Boscawen voters: More transparency on International Baccalaureate program
After a relatively quiet evening in which most warrant articles passed unanimously, Boscawen’s town meeting ended with an impassioned debate over the Merrimack Valley School District’s funding for the International Baccalaureate program and a call by voters for more transparency.
“The reason this is so important is that sooner or later, the IB program, it is expanding and it’s going to become so costly, and the grants that are funding it right now are going to dry up. And one of these years we’re going to have a giant surprise that ‘Oh, by the way, it’s our problem,’ ” said Bill Murphy, a member of Boscawen’s budget committee and frequent critic of the school board.
Murphy introduced a nonbinding resolution requesting the school board print all sources of revenue and spending related to the program in next year’s annual district report. He made this request to board members at last week’s annual district meeting, and board members said providing the information would be possible. Lorrie Carey, a school board member from Boscawen and state representative, came out sharply against Murphy’s request, saying he and others were fear-mongering and fueling conspiracy theories about the program’s ties to the United Nations.
“For some reason there’s this conspiracy theory about IB,” she said. “It has nothing to do with educating the children, it has to do with individuals believing it’s the U.N. takeover of the world.”
Voters approved the resolution, 36-28, after rejecting Carey’s motion to table it.
Also at the meeting, the $3.09 million budget, up 2.2 percent from last year, passed without discussion.
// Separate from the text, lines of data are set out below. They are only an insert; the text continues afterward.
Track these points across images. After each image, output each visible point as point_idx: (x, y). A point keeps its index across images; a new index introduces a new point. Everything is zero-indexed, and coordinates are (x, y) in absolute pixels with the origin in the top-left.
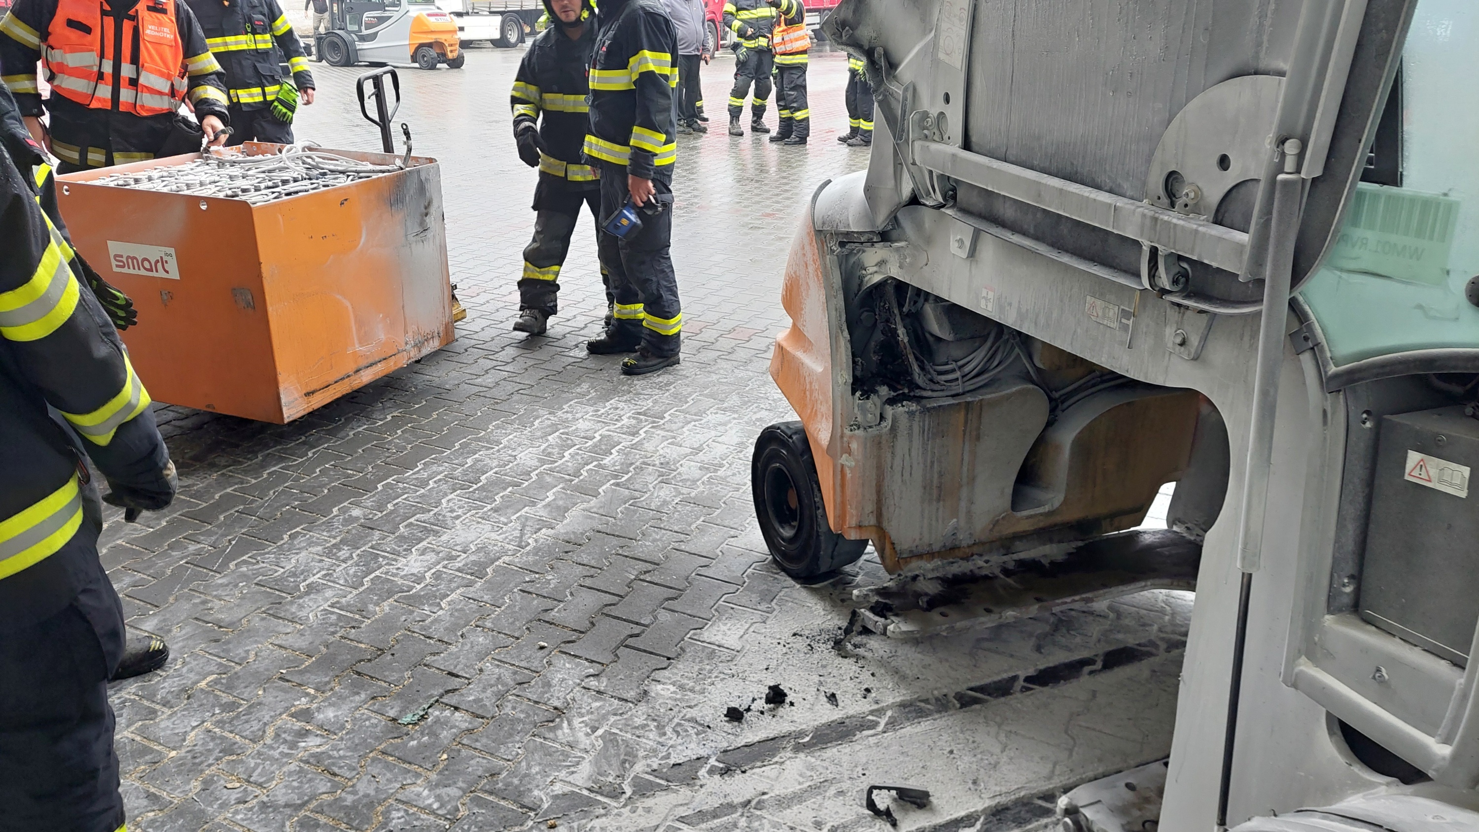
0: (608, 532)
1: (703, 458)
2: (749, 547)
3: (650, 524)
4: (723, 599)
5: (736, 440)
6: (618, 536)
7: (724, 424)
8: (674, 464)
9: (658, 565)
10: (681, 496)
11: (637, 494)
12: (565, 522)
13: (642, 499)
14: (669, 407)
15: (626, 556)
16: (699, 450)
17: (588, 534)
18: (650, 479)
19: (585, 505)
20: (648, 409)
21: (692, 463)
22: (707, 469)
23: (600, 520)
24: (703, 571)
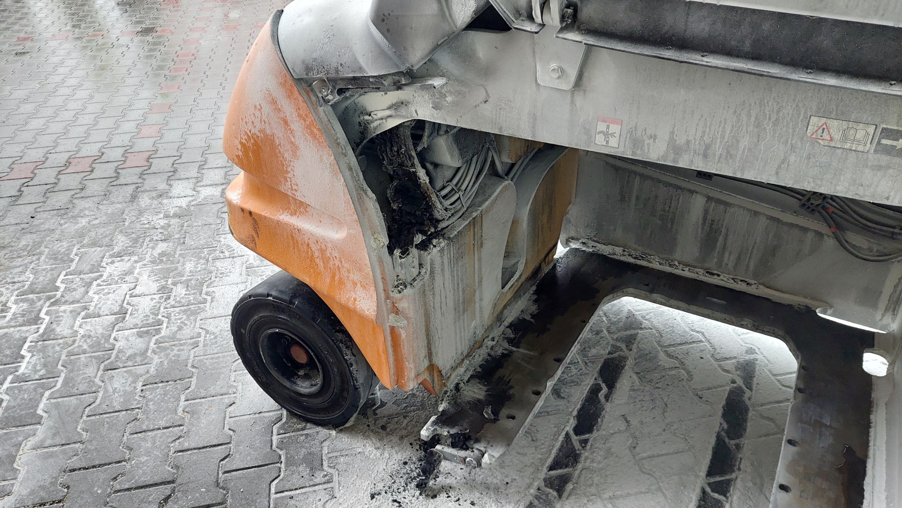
0: (84, 465)
1: (135, 321)
2: (255, 410)
3: (128, 431)
4: (273, 490)
5: (154, 287)
6: (100, 466)
7: (130, 272)
8: (107, 340)
9: (173, 482)
10: (141, 379)
11: (88, 398)
12: (20, 477)
13: (98, 401)
14: (55, 273)
15: (128, 489)
16: (122, 313)
17: (60, 480)
18: (90, 371)
19: (32, 441)
20: (32, 284)
21: (127, 332)
22: (147, 332)
23: (64, 452)
24: (227, 464)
Voters also approved adding $170,000 to various capital reserve funds, redesignating the purpose of a facilities capital reserve fund and appropriating money to the Penacook Community Center, Boscawen Historical Society and Penacook Rescue Squad.
Murphy told the crowd he was making his IB request for the sake of transparency because the school district is a main consumer of tax dollars. The board has never provided detailed information on where the money for IB comes from and how it is used, he said. If the grant money dries up, residents need to know what the program costs, he said.
“And when it becomes our problem, we can say ‘No, we don’t want it anymore,’ ” he said.
The district pays for the program through grants, and that information is available to anyone who calls the administrative office, Carey said. The district never prints accounts of federal grants in the annual report because it would take up extra pages and cost more money. But the district must strictly report grant activities to the government anyway, so all of the information is available, she said. Furthermore, IB is a teaching method, and the district has used grant money for professional development purposes for years, she said.
“If we printed all the federal grant detail in the annual report it would be the size of War and Peace,” she said.
Murphy and others, including Salisbury Selectman Ken Ross-Raymond, who presented the same resolution to Salisbury voters, are trying to accuse the teachers, administrators and school board of a cover-up and conspiracy that does not exist, Carey said.
After Murphy’s resolution passed by 12 votes, he came to the microphone again.
“Just remember who didn’t want you to know,” he told voters.
“That’s bullsh--,” Carey stood up and said. “I appreciate you want to know, but this insinuating, this is bullsh--, and I don’t mind saying it. And somebody needs to stand up and say it’s time we take back our town from people who are fear-mongers. It’s time we get involved with our schools and see what’s there, and to insinuate that this information is not available is a bunch of crap.”
One voter stood up making a motion to seal the proposal from being reconsidered, and the meeting promptly adjourned. After the meeting, Carey sent an email to the selectmen and other town officials apologizing for her strong language.
All three selectmen voted in favor of Murphy’s motion. Boscawen residents are generous and generally supportive of education, said Chairman Craig Saltmarsh. Supporting Murphy’s amendment, he said, was about making sure voters have every piece of information possible.
“We just want to make sure we know where we’re headed,” he said.
Aside from the IB proposal, the article generating the most discussion was to redesign the purpose of the town recreation and senior center facility capital reserve fund to apply to any facilities within the Parks and Recreation Department. In 2007, the town made plans to build a state-of-the-art senior and recreational center, but that has been put on hold since the economy collapsed. There are other buildings in town, such as the old town hall and the old fire station, that are in need of repair.
During that discussion and at the end of the meeting, fire Chief Ray Fisher and other voters spoke up about buildings that need repair.
“We’re at a point where we’ve got to spend some serious money to keep town buildings standing, and I just think it would be a good idea to get the input from the townspeople so that the board and everyone else knows what avenue should be taken,” Fisher said.
A committee has been established to evaluate need and set priorities, and the selectmen will bring any proposals to a public hearing before spending from the fund.
“I don’t think it’s up to us as a group of three to make these decisions,” said Selectman Roger Sanborn.
Voters also re-elected Saltmarsh over former selectman Ed Maloof.